Hanin Leonid, Pavlova Lyudmila
Department of Mathematics and Statistics, Idaho State University, 921 S. 8th Avenue, Stop 8085, Pocatello, ID 83209-8085, USA.
Department of Applied Mathematics, St. Petersburg Polytechnical University, Polytechnicheskaya ul. 29, 195251 St. Petersburg, Russia.
J Theor Biol. 2016 Apr 7;394:172-181. doi: 10.1016/j.jtbi.2016.01.014. Epub 2016 Jan 19.
Metastatic relapse is the principal source of breast cancer mortality. This work seeks to uncover unobservable, yet clinically important, aspects of post-surgery metastatic relapse of breast cancer and to quantify effects of surgery on metastatic progression.
We classified metastases into three categories: (1) solitary cancer cells that were formed before or during surgery and either circulate in blood or are lodged at various secondary sites; (2) dormant or slowly growing avascular metastases; and (3) vascular secondary tumors. We developed a general mathematical model aimed at describing post-surgery dynamics of these three metastatic states. One parametric version of the model assumed that sojourn times of metastases in the three states are exponentially distributed while another was based on Erlang distribution. Model parameters were estimated from a sample of metastatic relapse or censoring times for 673 breast cancer patients treated with surgery.
We estimated the expected number of metastases at surgery and mean sojourn times for the three states and found that both are decreasing with state number. We also computed the probability that metastatic relapse resulted from a metastasis in a given state at surgery. The values of these attribution probabilities suggest that under the Erlang model all three states have a considerable effect on metastatic relapse while in the case of exponential model this is true for states 1 and 2 only.

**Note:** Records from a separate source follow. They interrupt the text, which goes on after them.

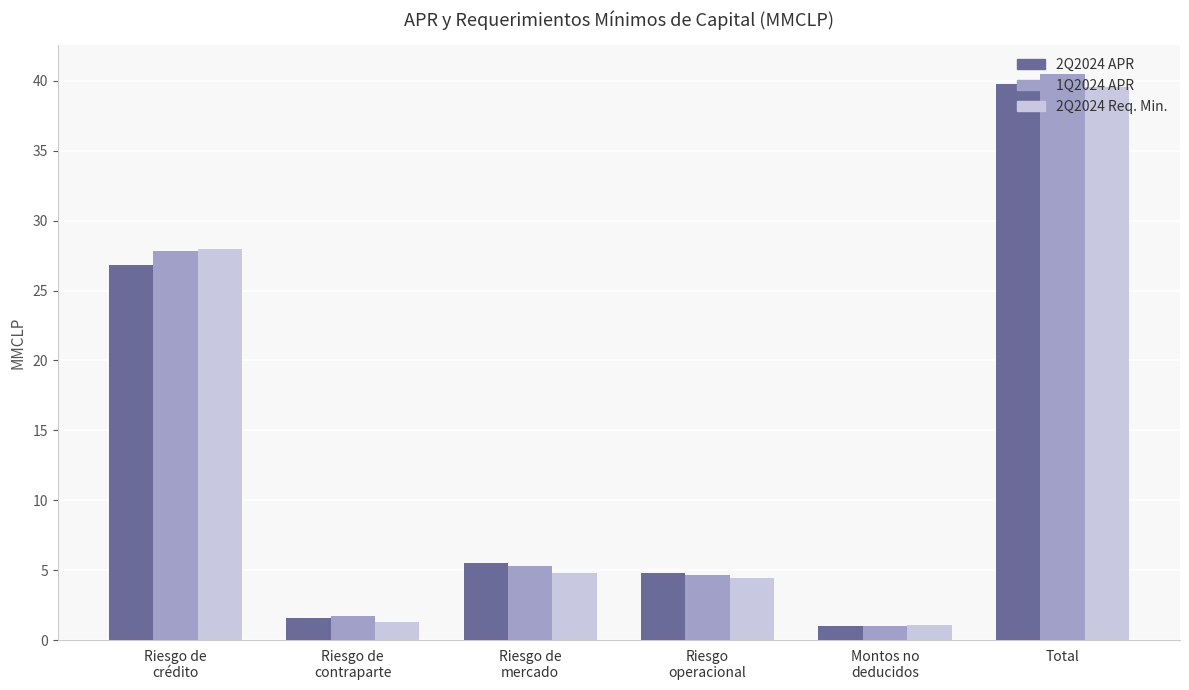

How many values in the 2Q2024 Req. Min. series exceed 4?

4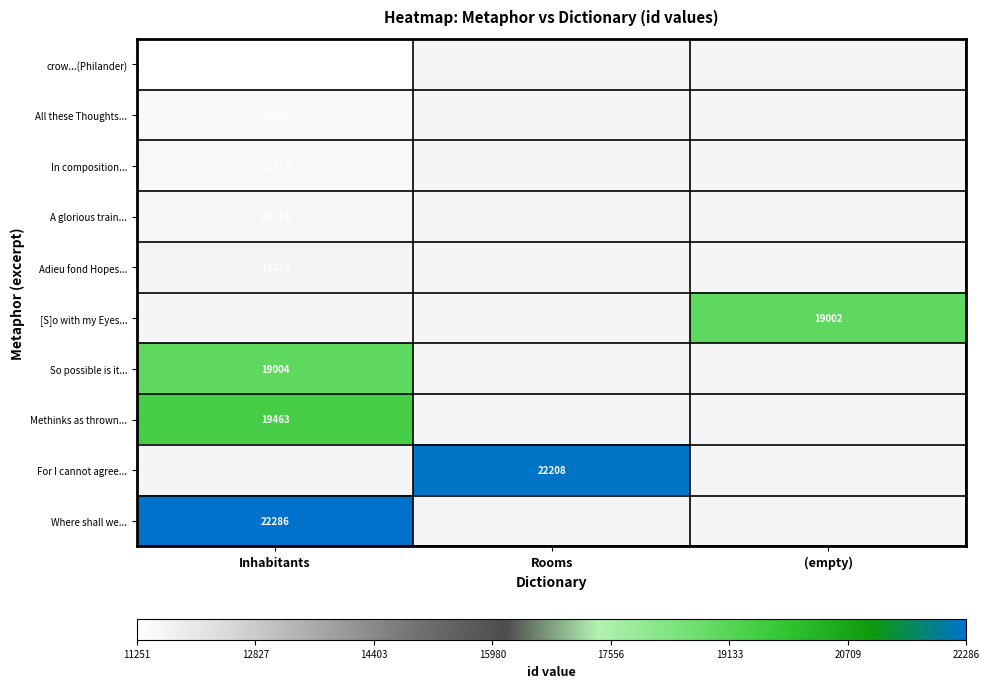

The Adieu fond Hopes... series shows 4448 at Inhabitants. True or false?

False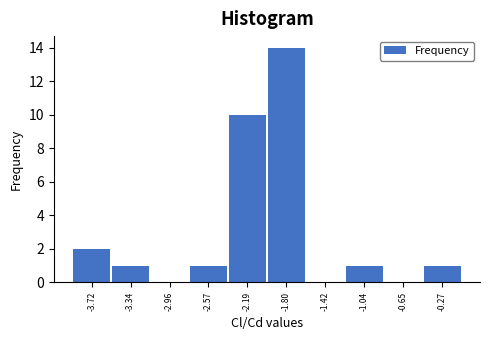

Reading right to left, what are all the values shown in this chart?

-0.27=1	-0.65=0	-1.04=1	-1.42=0	-1.80=14	-2.19=10	-2.57=1	-2.96=0	-3.34=1	-3.72=2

(1) In some patients metastasis occurred before surgery; (2) our results confirm significance of metastatic dormancy; (3) according to the model surgery stimulates escape from dormancy, promotes angiogenesis and accelerates metastatic growth in a fraction of breast cancer patients. Taken summarily, these findings call into question the benefits of primary tumor resection for certain categories of breast cancer patients.
转移性复发是乳腺癌死亡的主要原因。这项工作旨在揭示乳腺癌术后转移性复发中难以观察但具有临床重要性的方面,并量化手术对转移进展的影响。
我们将转移分为三类:(1)在手术前或手术期间形成的单个癌细胞,它们要么在血液中循环,要么滞留在各个继发部位;(2)休眠或生长缓慢的无血管转移灶;(3)血管性继发肿瘤。我们开发了一个通用的数学模型,旨在描述这三种转移状态的术后动态。该模型的一个参数版本假设转移在这三种状态下的停留时间呈指数分布,而另一个版本则基于埃尔朗分布。模型参数是根据673例接受手术治疗的乳腺癌患者的转移复发或审查时间样本估计的。
我们估计了手术时转移灶的预期数量以及这三种状态的平均停留时间,发现两者均随状态编号的增加而减少。我们还计算了转移性复发由手术时处于给定状态的转移灶导致的概率。这些归因概率的值表明,在埃尔朗模型下,所有三种状态对转移性复发都有相当大的影响,而在指数模型的情况下,只有状态1和2是这样。
(1)在一些患者中,转移在手术前就已发生;(2)我们的结果证实了转移休眠的重要性;(3)根据模型,手术会刺激部分乳腺癌患者从休眠中逃脱、促进血管生成并加速转移生长。总的来说,这些发现对某些类型乳腺癌患者进行原发肿瘤切除的益处提出了质疑。